Negli ultimi mesi le spese IT sono finite particolarmente sotto osservazione. Alcune aziende stanno infatti valutando di posporre gli interventi sostitutivi nelle loro infrastrutture IT oltre il tradizionale ciclo triennale, cercando così di risparmiare risorse in un momento di rallentamento dell’economia.

Tuttavia, i progressi compiuti anche solamente in termini di efficienza energetica rappresentano un’ottima ragione per rispettare i normali cicli di sostituzione. Come spiegato prima, i passi avanti ottenuti in soli dodici mesi per quel che riguarda le prestazioni e l’efficienza sono tali per cui un’unica macchina può rimpiazzarne due della generazione precedente. È quindi evidente come l’estensione forzata dei cicli di vita delle apparecchiature costituisca, in poche parole, un falso risparmio.

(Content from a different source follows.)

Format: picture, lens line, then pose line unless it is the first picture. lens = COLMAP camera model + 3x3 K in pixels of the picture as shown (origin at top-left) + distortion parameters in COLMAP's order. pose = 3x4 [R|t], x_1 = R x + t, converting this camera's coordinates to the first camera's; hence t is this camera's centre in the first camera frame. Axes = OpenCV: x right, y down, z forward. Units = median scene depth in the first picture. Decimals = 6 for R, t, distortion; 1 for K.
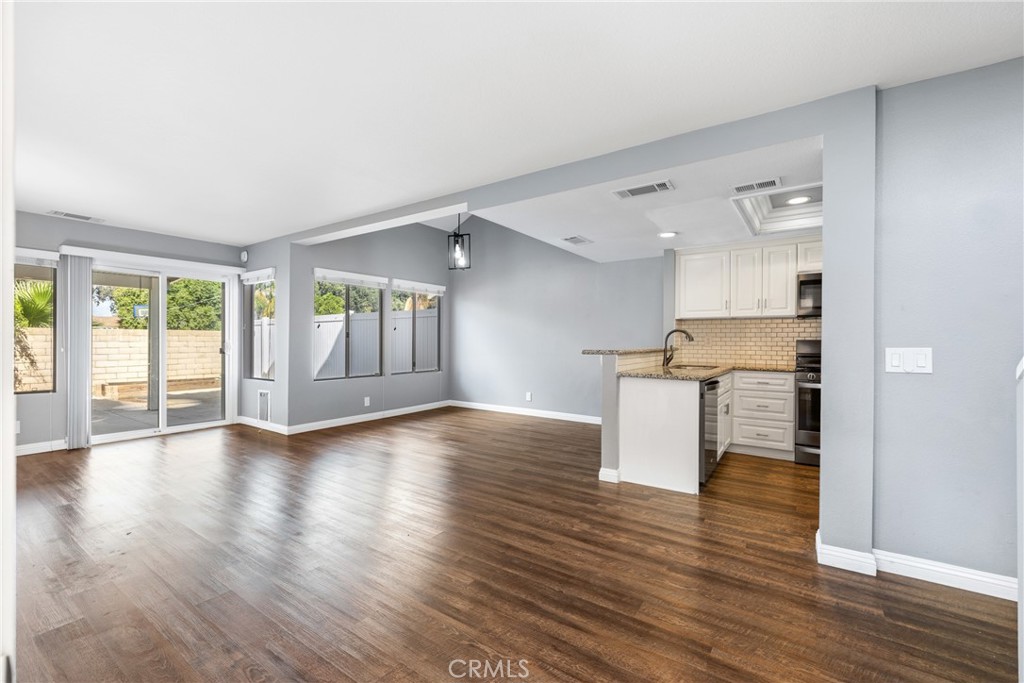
lens RADIAL K [[426.6, 0, 512.1], [0, 426.6, 343.0], [0, 0, 1]] dist [0.000228, 0.000403]
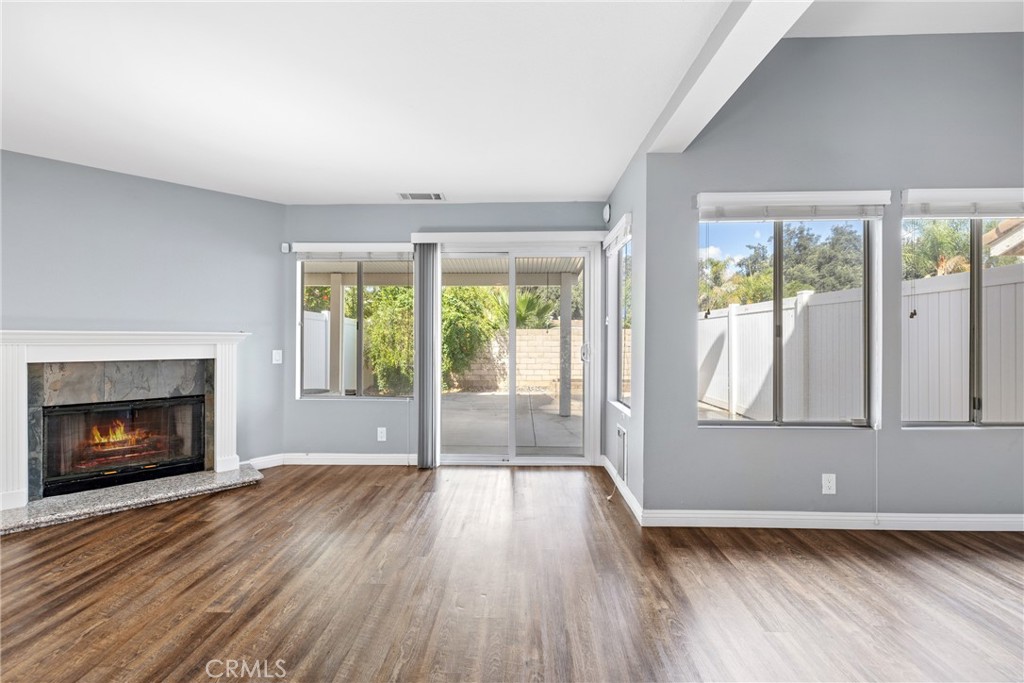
lens RADIAL K [[426.6, 0, 507.2], [0, 426.6, 337.4], [0, 0, 1]] dist [0.000228, 0.000403]
pose [[0.529425, -0.007181, -0.848326, -0.154692], [-0.006329, 0.999903, -0.012415, -0.003758], [0.848333, 0.011942, 0.529328, 0.526216]]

Gli aggiornamenti fanno risparmiare peraltro anche sullo spazio fisico di cui è necessario disporre all’interno di un data center – oltre a fornire ampi margini per estendere la potenza di calcolo, senza incrementare le dimensioni fisiche del data center stesso.

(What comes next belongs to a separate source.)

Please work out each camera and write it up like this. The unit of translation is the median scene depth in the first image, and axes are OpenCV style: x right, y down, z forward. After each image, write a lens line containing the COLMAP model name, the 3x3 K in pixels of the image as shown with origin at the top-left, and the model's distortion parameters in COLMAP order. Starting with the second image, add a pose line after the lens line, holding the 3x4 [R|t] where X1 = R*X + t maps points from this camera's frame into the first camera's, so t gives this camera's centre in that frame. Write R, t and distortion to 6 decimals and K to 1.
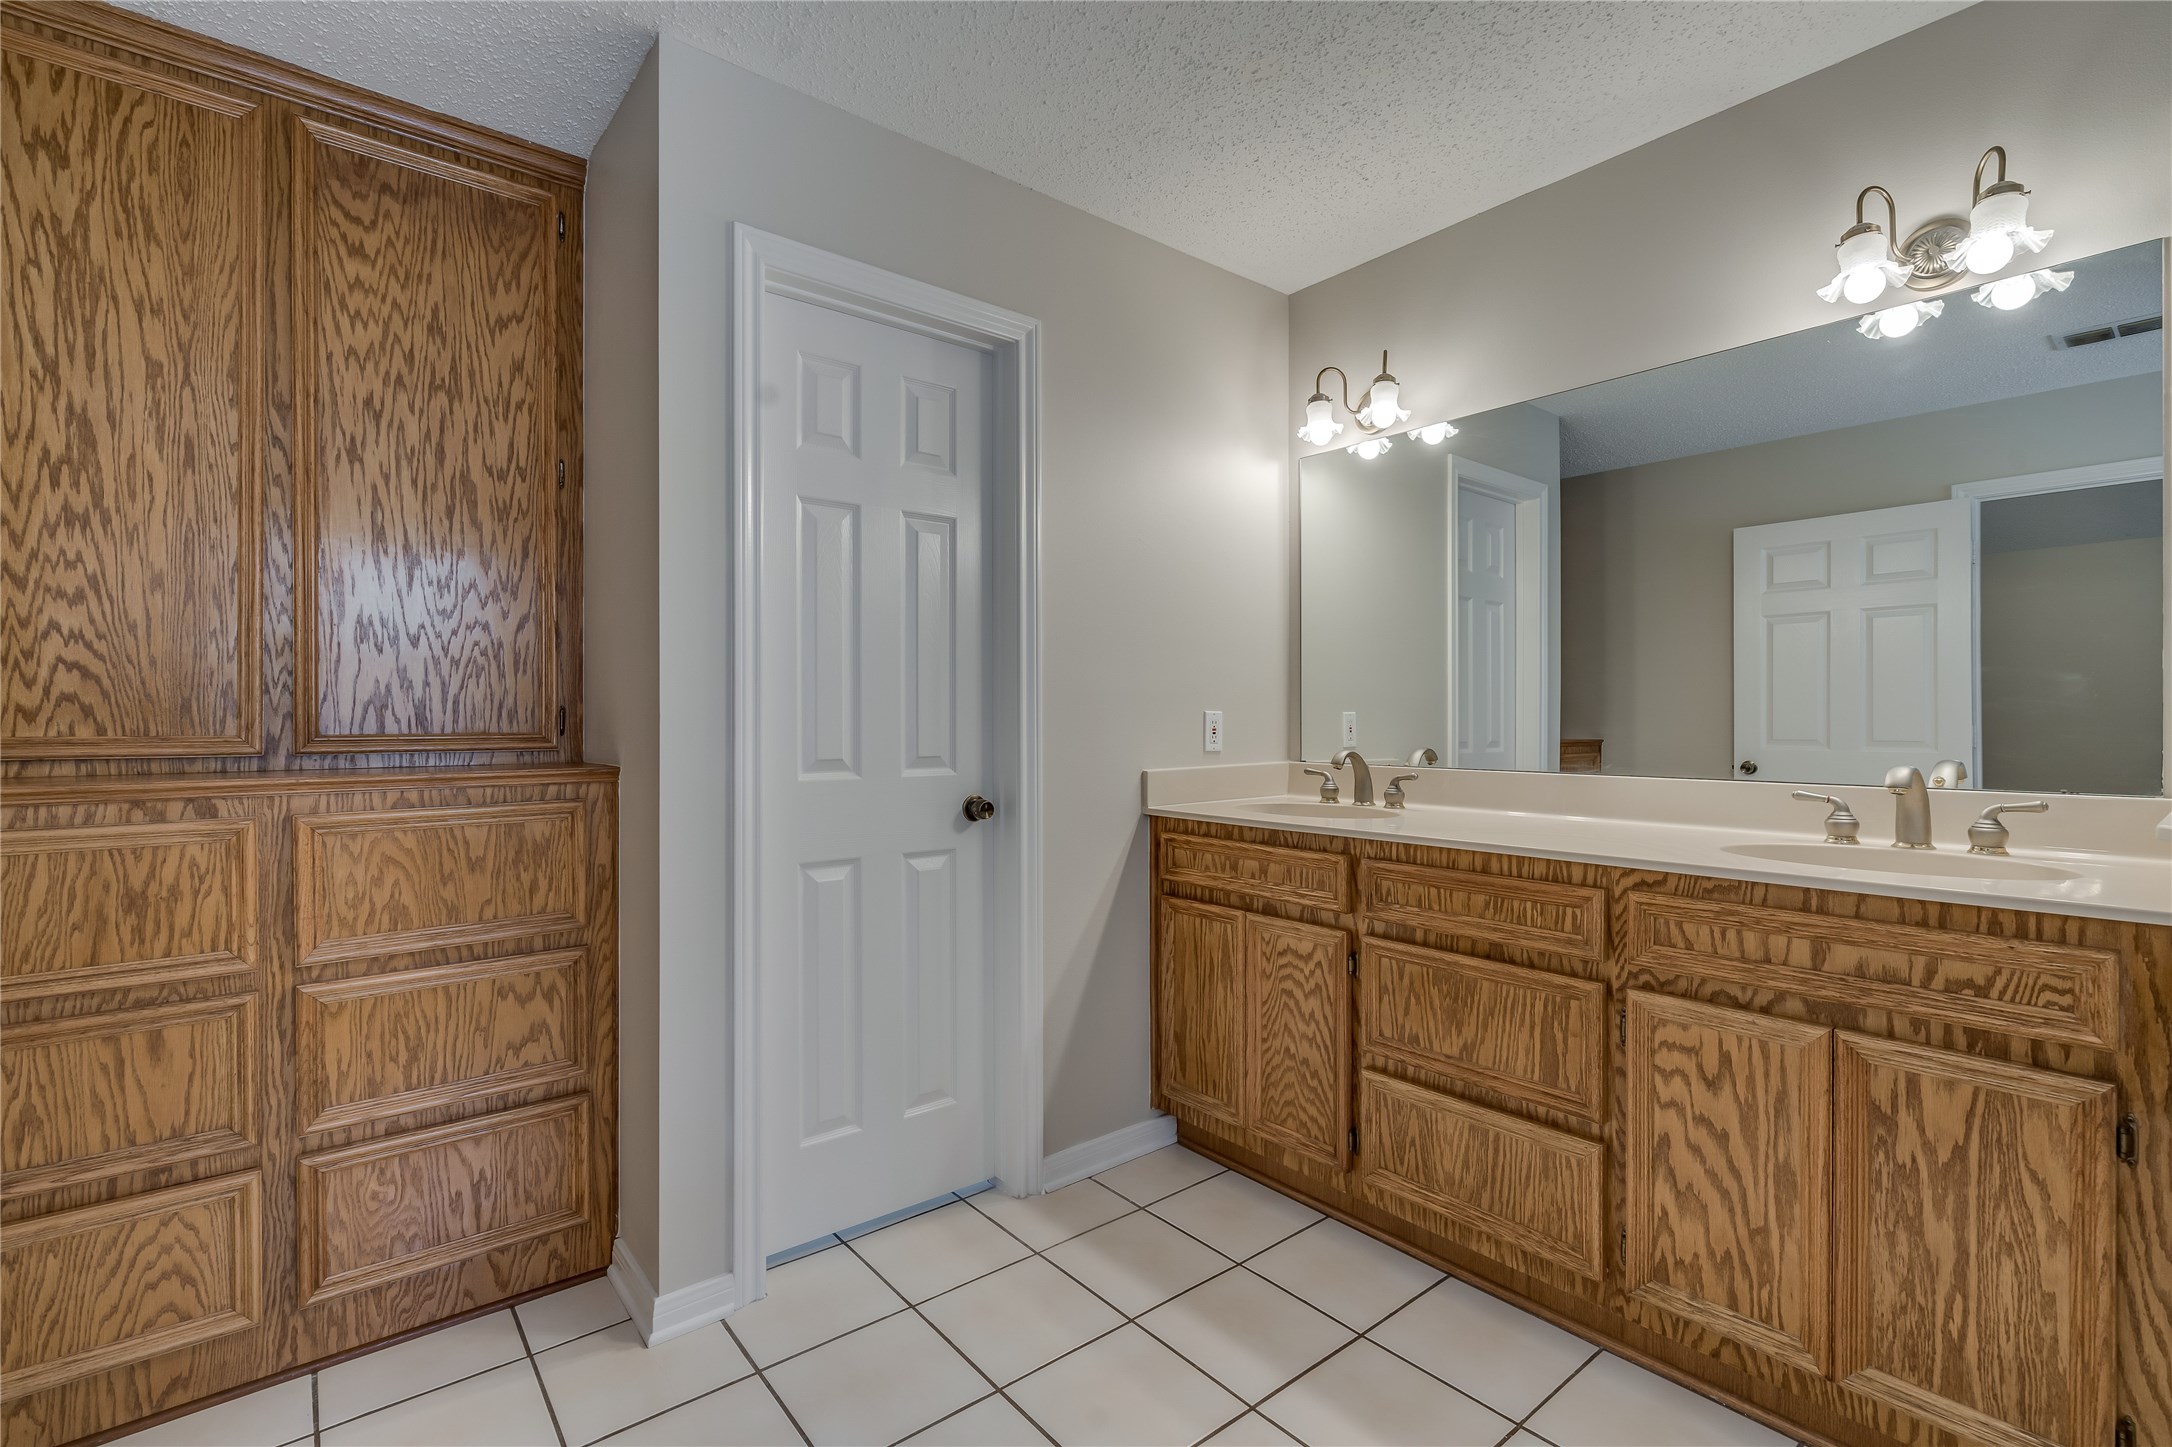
lens RADIAL K [[961.5, 0, 1075.5], [0, 961.5, 724.4], [0, 0, 1]] dist [-0.002711, 0.000364]
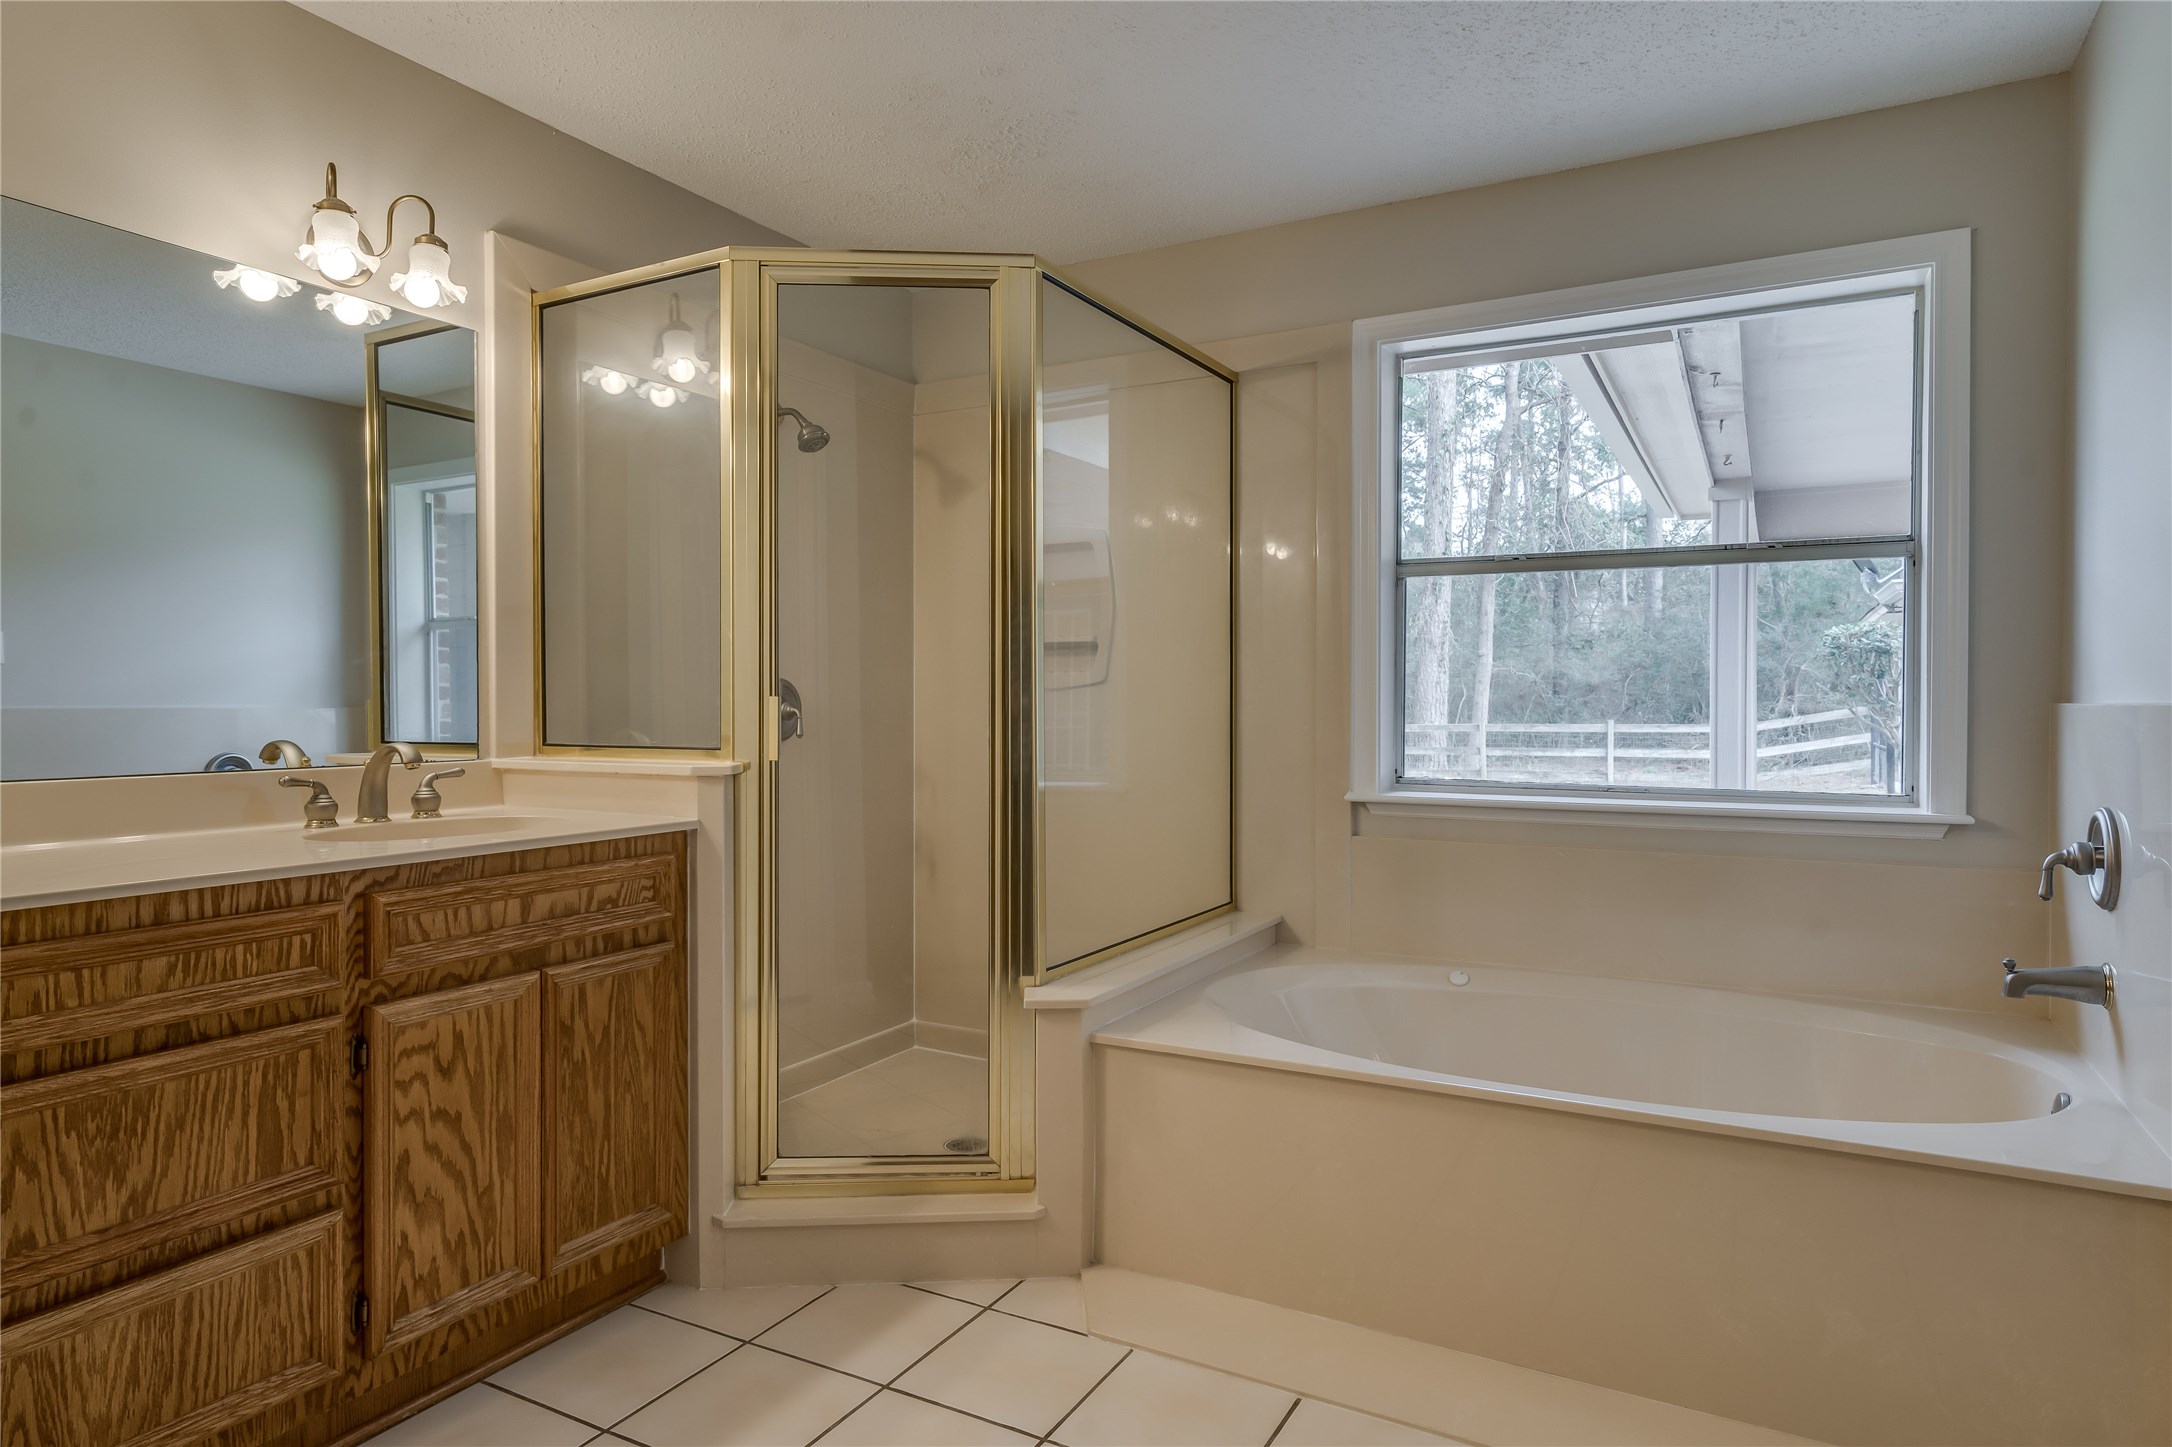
lens RADIAL K [[1241.6, 0, 1127.8], [0, 1241.6, 709.9], [0, 0, 1]] dist [-0.003832, -0.001866]
pose [[-0.398015, -0.002591, 0.917375, -0.761834], [0.007350, 0.999955, 0.006014, 0.004787], [-0.917349, 0.009136, -0.397978, 0.859269]]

Cosa ancora più importante, un sistema on-premises allo stato dell’arte ha certamente senso dal punto di vista economico, dal momento che i provider di cloud computing trasferiscono i loro costi maggiorati direttamente sui clienti, aumentando i prezzi.

In conclusione, questo è un buon momento per approfondire il modo in cui le infrastrutture di data center continuano a evolvere e per esplorarne le nuove soluzioni disponibili sul mercato.